Керрик был в смятении. Он не знал, зачем он это сделал, быть может, чтобы передать сильное, непонятное для него самого чувство, которое охватило его, как наедине с Вейнте´. Он не хотел вспоминать о ней, не хотел даже думать об иилане´. Не отдавая себе отчета, он больно стиснул ладонь девушки. Но она не отдернула руку. Теплота, словно от солнца, охватила его тело. Что-то важное случилось с ним, с ними обоими, и он не понимал…
Но не Армун. Она знала. Она часто слушала молодых женщин и тех, кто постарше, матерей, когда они рассказывали о том, что происходило в шатре наедине с охотником. Она знала, что сейчас будет, и радовалась, отдаваясь переполнявшему ее чувству. Быть может, потому, что она ни на что не надеялась и ничего не ждала. Если бы сейчас была ночь, если бы только им никто не помешал! О дальнейшем женщины рассказывали сдержанно и коротко. Но сейчас день, а не ночь. Но вокруг так тихо. И они совсем рядом. Она тихо шевельнула рукой, высвобождаясь, и Керрик отпустил ее. Она встала, заглянула ему в глаза и отвернулась.

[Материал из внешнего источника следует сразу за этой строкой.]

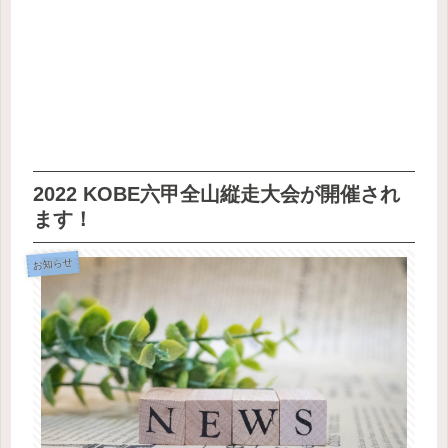
2022 KOBE六甲全山縦走大会が開催され
ます！
お知らせ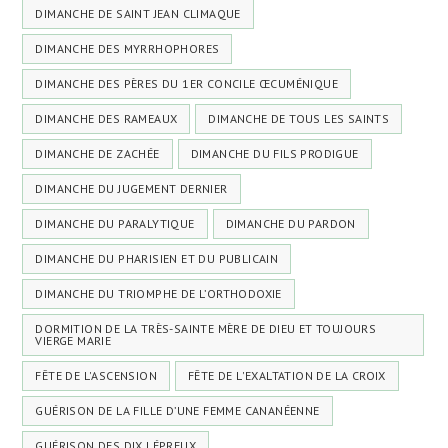
DIMANCHE DE SAINT JEAN CLIMAQUE
DIMANCHE DES MYRRHOPHORES
DIMANCHE DES PÈRES DU 1ER CONCILE ŒCUMÉNIQUE
DIMANCHE DES RAMEAUX
DIMANCHE DE TOUS LES SAINTS
DIMANCHE DE ZACHÉE
DIMANCHE DU FILS PRODIGUE
DIMANCHE DU JUGEMENT DERNIER
DIMANCHE DU PARALYTIQUE
DIMANCHE DU PARDON
DIMANCHE DU PHARISIEN ET DU PUBLICAIN
DIMANCHE DU TRIOMPHE DE L’ORTHODOXIE
DORMITION DE LA TRÈS-SAINTE MÈRE DE DIEU ET TOUJOURS
VIERGE MARIE
FÊTE DE L'ASCENSION
FÊTE DE L'EXALTATION DE LA CROIX
GUÉRISON DE LA FILLE D’UNE FEMME CANANÉENNE
GUÉRISON DES DIX LÉPREUX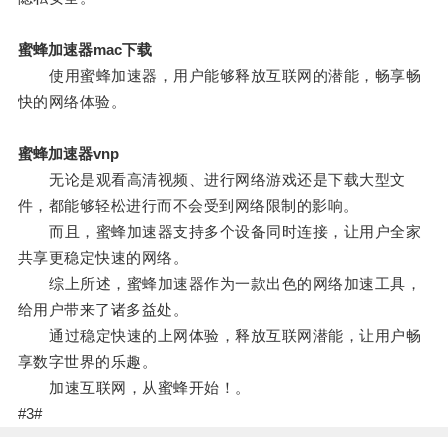
蜜蜂加速器mac下载
使用蜜蜂加速器，用户能够释放互联网的潜能，畅享畅
快的网络体验。
蜜蜂加速器vnp
无论是观看高清视频、进行网络游戏还是下载大型文
件，都能够轻松进行而不会受到网络限制的影响。
而且，蜜蜂加速器支持多个设备同时连接，让用户全家
共享更稳定快速的网络。
综上所述，蜜蜂加速器作为一款出色的网络加速工具，
给用户带来了诸多益处。
通过稳定快速的上网体验，释放互联网潜能，让用户畅
享数字世界的乐趣。
加速互联网，从蜜蜂开始！。
#3#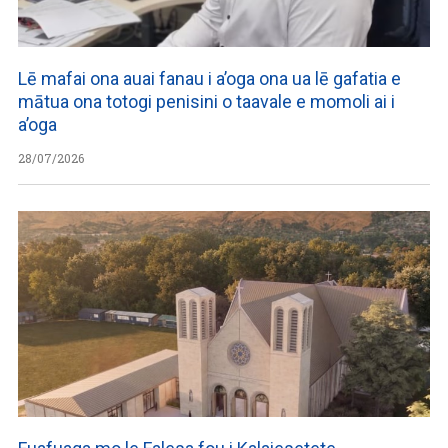
Lē mafai ona auai fanau i a’oga ona ua lē gafatia e
mātua ona totogi penisini o taavale e momoli ai i
a’oga
28/07/2026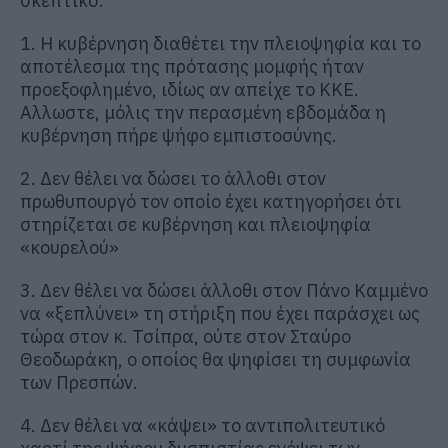
σκεπτικό:
1. Η κυβέρνηση διαθέτει την πλειοψηφία και το
αποτέλεσμα της πρότασης μομφής ήταν
προεξοφλημένο, ιδίως αν απείχε το ΚΚΕ.
Αλλωστε, μόλις την περασμένη εβδομάδα η
κυβέρνηση πήρε ψήφο εμπιστοσύνης.
2. Δεν θέλει να δώσει το άλλοθι στον
πρωθυπουργό τον οποίο έχει κατηγορήσει ότι
στηρίζεται σε κυβέρνηση και πλειοψηφία
«κουρελού»
3. Δεν θέλει να δώσει άλλοθι στον Πάνο Καμμένο
να «ξεπλύνει» τη στήριξη που έχει παράσχει ως
τώρα στον κ. Τσίπρα, ούτε στον Σταύρο
Θεοδωράκη, ο οποίος θα ψηφίσει τη συμφωνία
των Πρεσπών.
4. Δεν θέλει να «κάψει» το αντιπολιτευτικό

Высунувшись из шатра, Армун огляделась. Поблизости не было никого, не слышно было даже детских криков. Почему?
Ах да, сейчас отпевают Улфадана-саммадара. Вспомнив об этом, она задрожала. И все сейчас там. Все люди саммадов до последнего человека. Они вдвоем с Керриком.
Она решительно вернулась в шатер и опустила за собой полог.
Так же решительно распустив повязки своей одежды, она опустилась перед Керриком на колени и раздвинула укрывавшие его шкуры.
Тело ее было так близко. Нога не давала Керрику шевельнуться, но он и не хотел этого и скоро вовсе забыл про боль. Армун была мягкой, нежной и теплой, волосы ласково прикасались к лицу. Он обнял ее… Теплая… Воспоминания о прохладном теле таяли, отступали. Мягкое тело, теплая плоть, округлая и сладкая, дающая удовольствие. Он еще крепче прижал ее к себе, губы ее шептали ему на ухо речи без слов…
Утреннее солнце над шатром прогоняло и рассеивало туман, согревало воздух.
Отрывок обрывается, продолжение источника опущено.